__Job__. Extract each line below that contains the word "True". Treat uppercase and lowercase letters as different.

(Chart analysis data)
↓↓↓
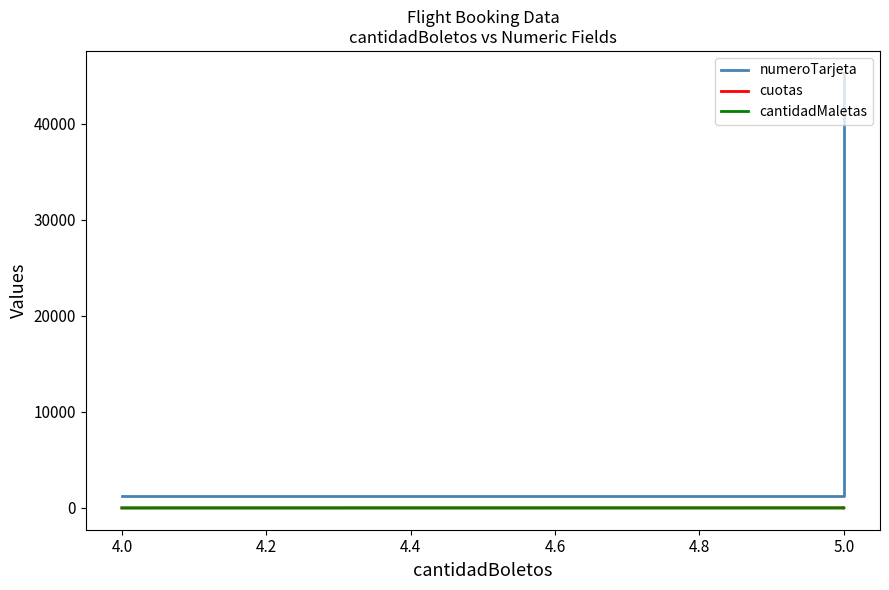

The value of cantidadMaletas at 5.0 is 1. True or false?

True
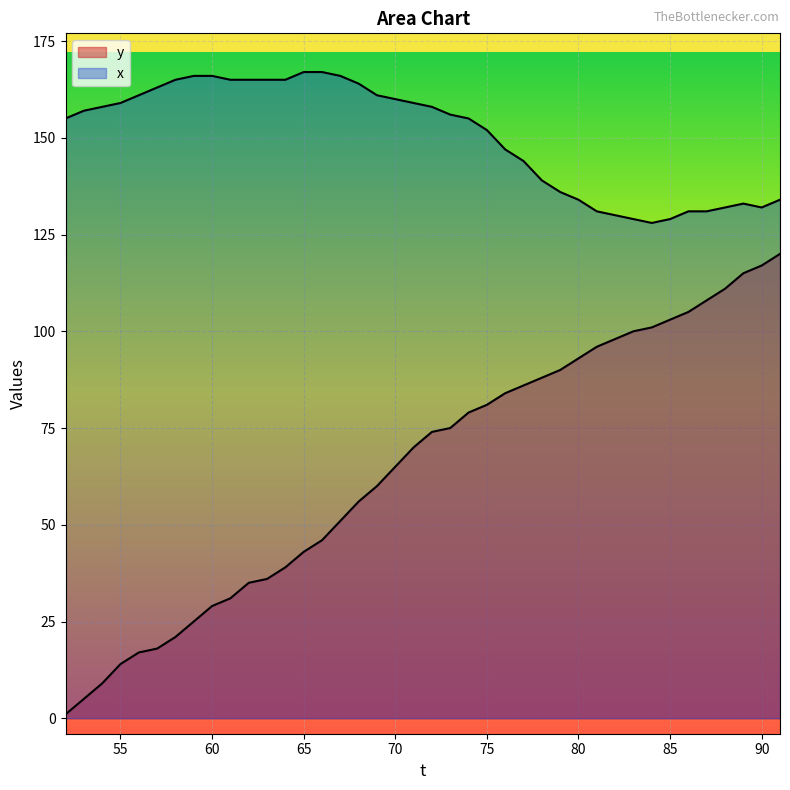

True or false: x and y intersect in this chart.

False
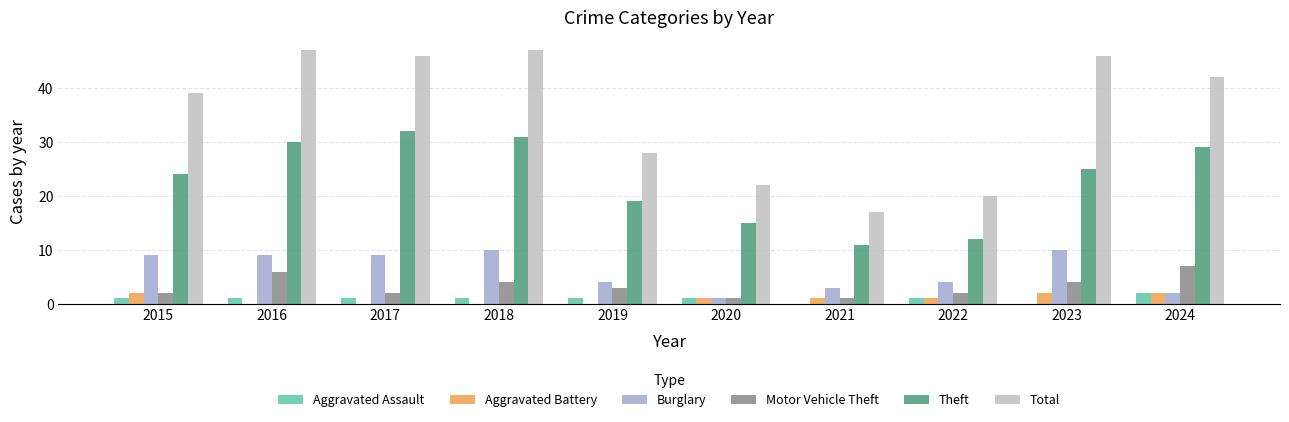

Is the value of Aggravated Assault at 2021 greater than the value of Motor Vehicle Theft at 2020?

No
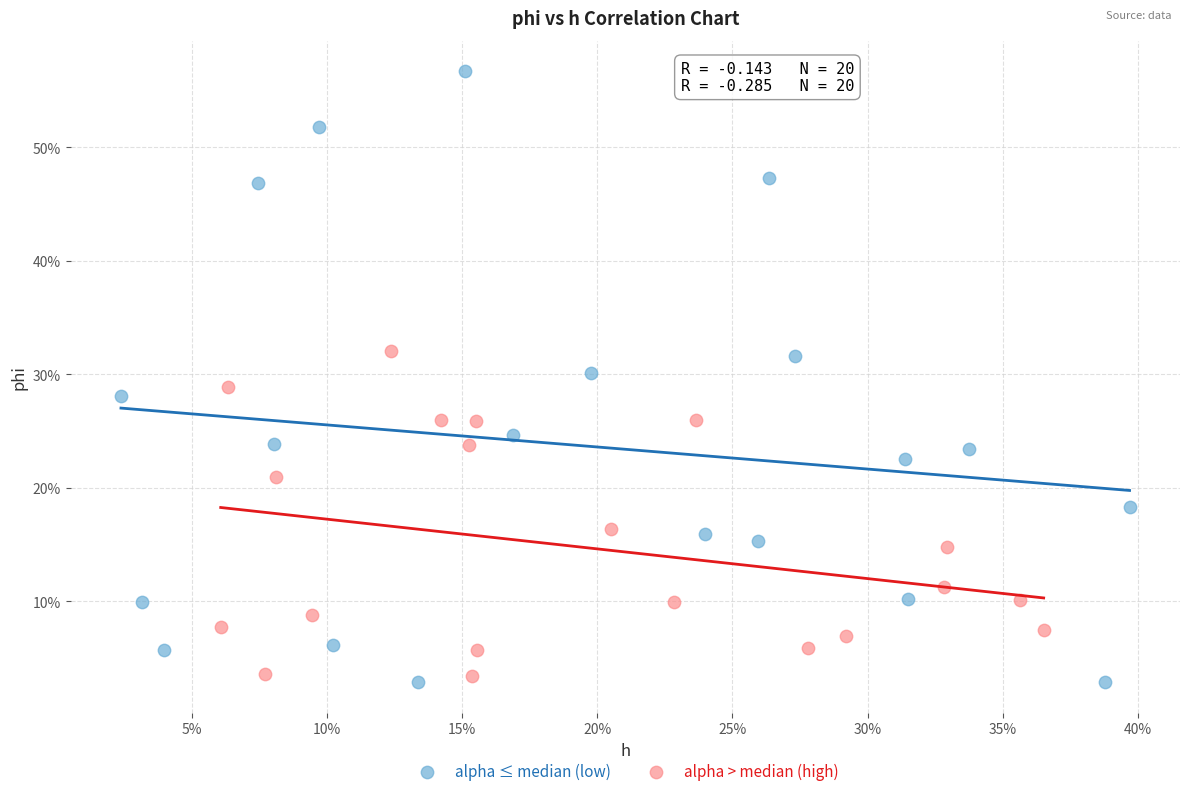

What are all the series names shown in the legend?

alpha ≤ median (low), alpha > median (high)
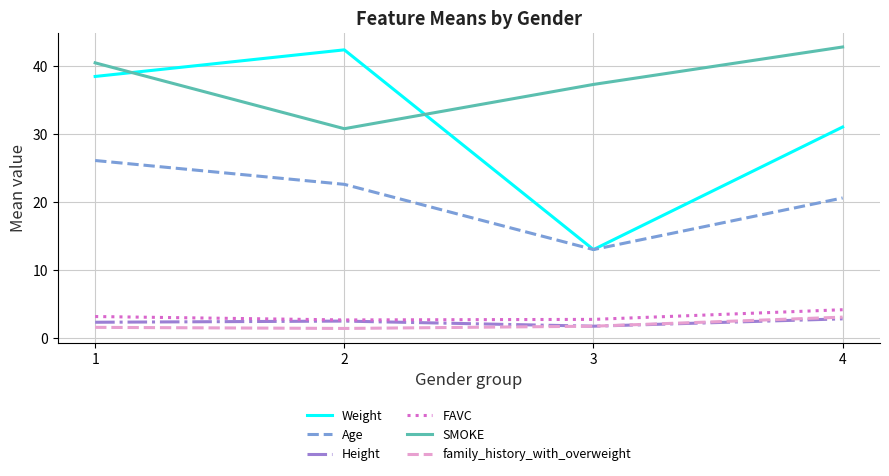

List the labels in order of Weight value, smallest first.

3, 4, 1, 2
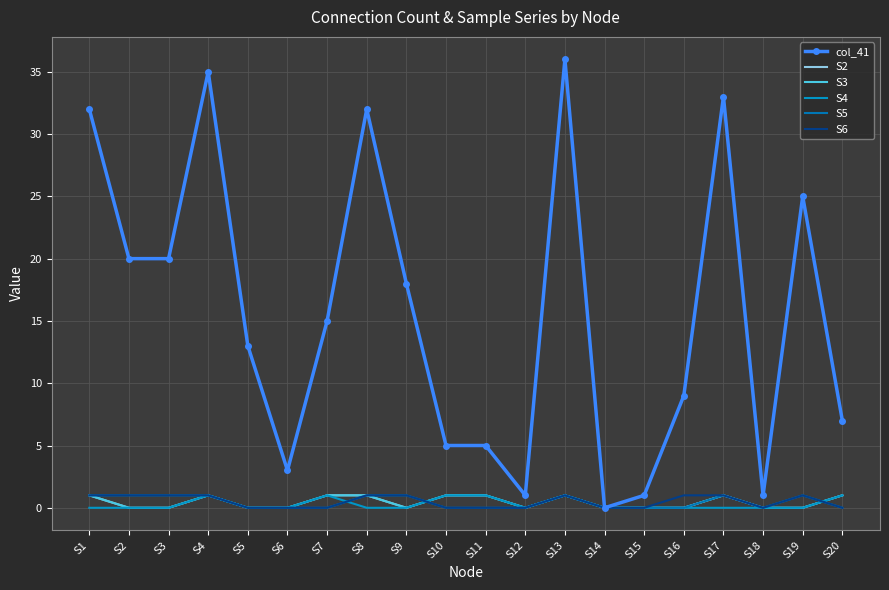

Rank the categories by S3 value from highest to lowest.

S1, S4, S7, S8, S10, S11, S13, S17, S20, S2, S3, S5, S6, S9, S12, S14, S15, S16, S18, S19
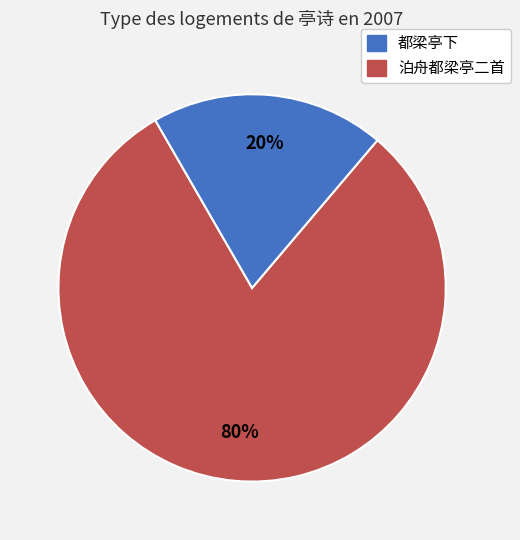

Is there any slice that represents more than half of the pie?

Yes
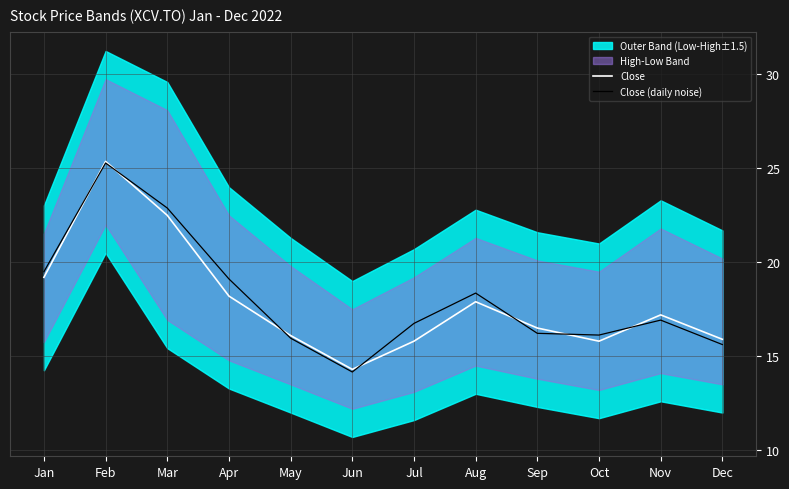

True or false: Close has a value of 3.8 at Dec.

False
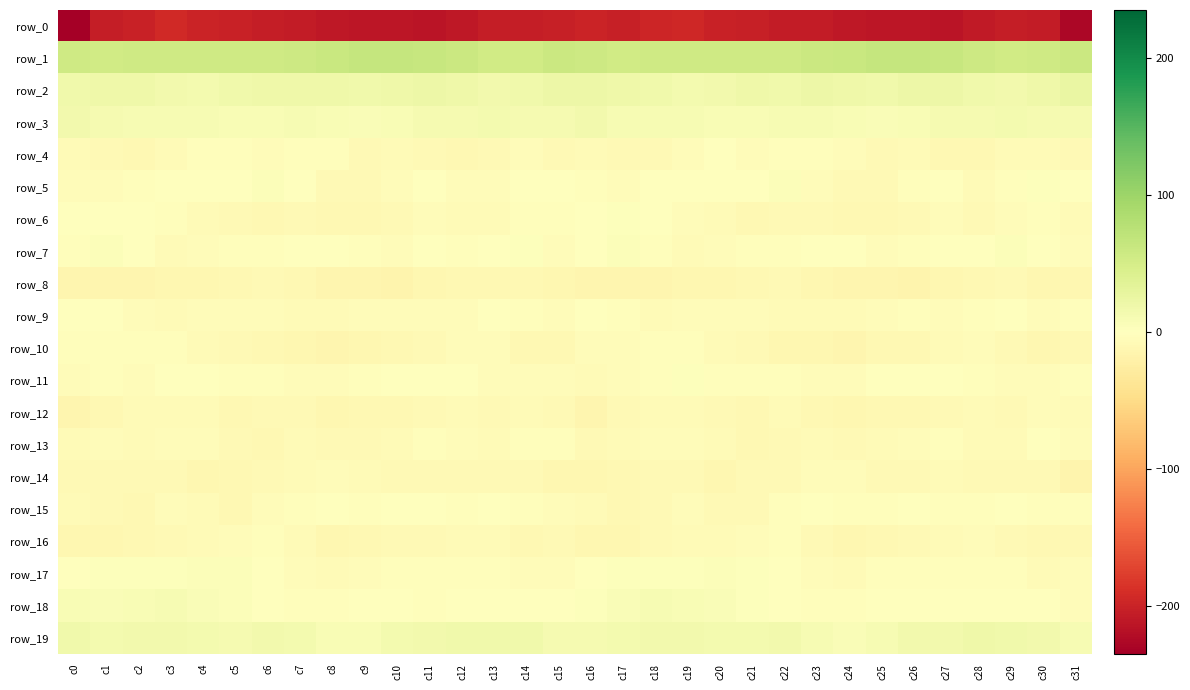

Reading left to right, list all the values displayed in this chart.

row_0: -234.9	-204.3	-200.2	-194.3	-199.3	-201.8	-205.5	-206.0	-209.3	-211.7	-211.5	-213.8	-210.8	-204.7	-203.9	-202.9	-200.0	-202.5	-197.4	-195.0	-200.9	-203.2	-205.8	-206.8	-210.5	-211.8	-211.8	-213.9	-208.2	-203.7	-205.6	-227.3
row_1: 56.0	53.6	55.9	56.6	55.3	56.0	55.6	58.3	61.0	64.6	65.1	62.9	60.4	54.6	54.8	59.4	57.7	54.2	56.7	56.2	55.7	55.7	56.2	59.5	62.4	65.2	64.5	62.4	57.9	53.9	55.6	59.8
row_2: 17.6	18.8	18.6	15.3	14.6	18.2	18.4	19.6	19.6	16.9	19.0	21.0	18.7	16.5	17.1	21.3	20.9	19.5	17.4	14.5	16.0	19.0	18.1	20.4	18.5	16.9	20.2	20.7	17.3	16.4	18.4	25.2
row_3: 16.4	12.2	9.3	10.4	9.6	8.4	8.9	11.0	9.0	6.7	7.5	11.4	12.2	13.9	12.2	12.3	15.6	10.6	9.8	10.6	8.7	8.6	9.5	10.9	8.0	6.4	9.0	12.0	12.5	13.8	11.3	12.4
row_4: -6.2	-7.9	-9.4	-6.8	-2.3	-2.5	-4.7	-2.7	-3.4	-7.9	-7.0	-8.1	-10.7	-7.9	-5.4	-7.7	-5.9	-8.7	-8.6	-5.3	-1.2	-4.2	-3.5	-2.7	-4.7	-8.6	-6.6	-9.6	-10.6	-6.4	-5.8	-8.5
row_5: -5.0	-4.7	-2.0	-0.8	-1.0	0.1	4.0	-0.9	-8.4	-8.1	-5.1	0.2	-4.3	-5.1	1.8	1.7	-2.2	-4.0	-0.9	-1.0	-0.8	1.4	4.0	-4.5	-8.8	-7.5	-2.7	-0.4	-6.3	-2.3	2.8	1.2
row_6: -1.1	1.4	1.6	-2.4	-5.6	-9.1	-10.4	-7.6	-9.8	-10.4	-9.0	-5.2	-7.2	-6.9	-2.5	-3.3	-0.4	2.2	0.3	-3.9	-6.2	-10.3	-9.1	-8.1	-10.4	-10.0	-7.8	-5.1	-8.3	-4.5	-3.2	-6.1
row_7: -3.0	3.8	1.0	-6.6	-5.3	-3.6	-3.2	0.7	-1.1	-3.6	-4.4	-0.1	-2.1	1.7	2.1	-3.8	0.4	4.5	-2.5	-6.9	-4.1	-3.3	-2.2	0.7	-1.8	-4.5	-3.2	-0.2	-1.7	3.9	-1.3	-5.1
row_8: -13.2	-13.3	-13.2	-12.4	-11.6	-10.9	-9.1	-10.2	-14.5	-13.0	-15.6	-12.1	-10.6	-9.3	-10.7	-12.8	-13.2	-13.3	-12.9	-12.2	-11.1	-10.3	-8.9	-12.1	-14.0	-13.8	-14.9	-11.1	-10.3	-8.6	-12.8	-12.0
row_9: 1.0	-1.3	-5.3	-5.5	-4.8	-4.1	-5.4	-6.1	-6.1	-5.3	-4.1	-4.1	-4.9	-1.0	-3.6	-4.4	-0.6	-3.4	-5.6	-5.2	-4.4	-4.5	-5.9	-6.1	-5.9	-5.0	-3.4	-5.2	-3.2	-1.0	-5.4	-2.5
row_10: -2.7	-3.2	-2.8	-2.0	-6.0	-7.7	-10.8	-12.3	-13.2	-12.2	-9.4	-8.5	-4.8	-4.8	-10.8	-10.3	-5.5	-3.8	-2.2	-3.2	-6.9	-8.8	-11.3	-12.7	-13.3	-10.9	-9.3	-7.0	-3.9	-7.4	-11.6	-10.0
row_11: -5.4	-3.2	-4.0	1.8	-0.8	-2.9	-2.0	-4.0	-4.2	-2.6	0.7	1.1	-0.9	-4.1	-4.8	-4.8	-5.8	-4.2	-2.1	2.1	-2.6	-2.3	-2.8	-4.3	-3.8	-1.5	1.1	1.0	-2.3	-5.2	-3.9	-2.5
row_12: -14.5	-10.0	-6.3	-5.8	-7.2	-10.7	-7.9	-8.3	-11.7	-10.3	-10.6	-9.1	-6.0	-7.5	-6.0	-8.5	-14.6	-8.8	-5.7	-6.0	-8.6	-10.6	-7.1	-9.9	-11.2	-10.6	-10.2	-7.7	-6.2	-8.0	-4.4	-6.2
row_13: -5.9	-5.4	-5.8	-4.3	-5.1	-8.3	-9.7	-6.4	-8.5	-7.7	-6.0	-2.7	-4.0	-7.2	-2.1	-3.2	-7.6	-6.4	-5.1	-4.1	-6.2	-9.3	-8.5	-6.7	-8.7	-7.1	-4.8	-2.4	-5.7	-6.3	0.0	-3.8
row_14: -8.5	-8.3	-8.3	-7.8	-11.2	-9.9	-9.0	-6.9	-4.3	-6.7	-8.8	-7.4	-7.7	-8.8	-8.3	-12.3	-11.6	-9.2	-7.7	-9.0	-11.7	-8.7	-8.8	-5.4	-4.8	-7.9	-8.8	-7.2	-8.0	-8.8	-8.3	-14.9
row_15: -7.1	-8.2	-9.3	-5.4	-6.6	-9.3	-4.7	-1.9	-1.3	-3.3	-1.3	-0.8	-3.0	-1.3	-2.5	-5.3	-6.9	-9.5	-8.3	-4.5	-8.7	-7.7	-3.6	-1.2	-2.0	-3.1	-0.4	-2.1	-2.5	-1.1	-3.4	-3.4
row_16: -11.2	-12.6	-9.9	-7.5	-5.9	-5.4	-2.9	-6.0	-11.5	-10.7	-9.0	-8.0	-5.6	-7.1	-9.2	-8.7	-11.5	-12.2	-9.0	-6.6	-5.8	-4.7	-2.9	-8.6	-11.8	-9.9	-8.8	-7.1	-5.4	-8.1	-9.5	-9.9
row_17: -1.2	2.0	2.2	3.6	3.9	4.8	0.3	-4.0	-6.2	-4.1	-2.0	-2.6	-2.9	-2.8	-5.0	-3.9	-1.0	2.5	2.3	3.6	4.7	3.5	-1.7	-4.9	-6.2	-2.6	-2.6	-2.6	-2.6	-3.2	-6.0	-5.4
row_18: 7.5	7.0	8.4	9.5	6.9	4.5	1.1	-2.4	-3.0	-0.5	-0.8	-2.4	-0.5	-0.7	1.3	-1.5	1.9	6.9	9.6	8.0	6.5	3.1	-0.2	-3.3	-2.0	-0.1	-1.6	-1.8	-0.1	-0.1	0.6	-3.8
row_19: 16.7	14.1	15.0	15.7	14.5	12.2	15.8	13.3	7.6	8.5	13.9	15.1	18.1	17.4	17.3	11.9	11.3	13.4	15.8	15.3	13.3	13.0	16.2	10.6	7.2	10.5	14.9	15.8	18.6	17.4	15.7	10.3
↑↑↑
__Response to this task__.
The value of cantidadMaletas at 5.0 is 1. True or false?
True
True or false: x and y intersect in this chart.
True or false: Close has a value of 3.8 at Dec.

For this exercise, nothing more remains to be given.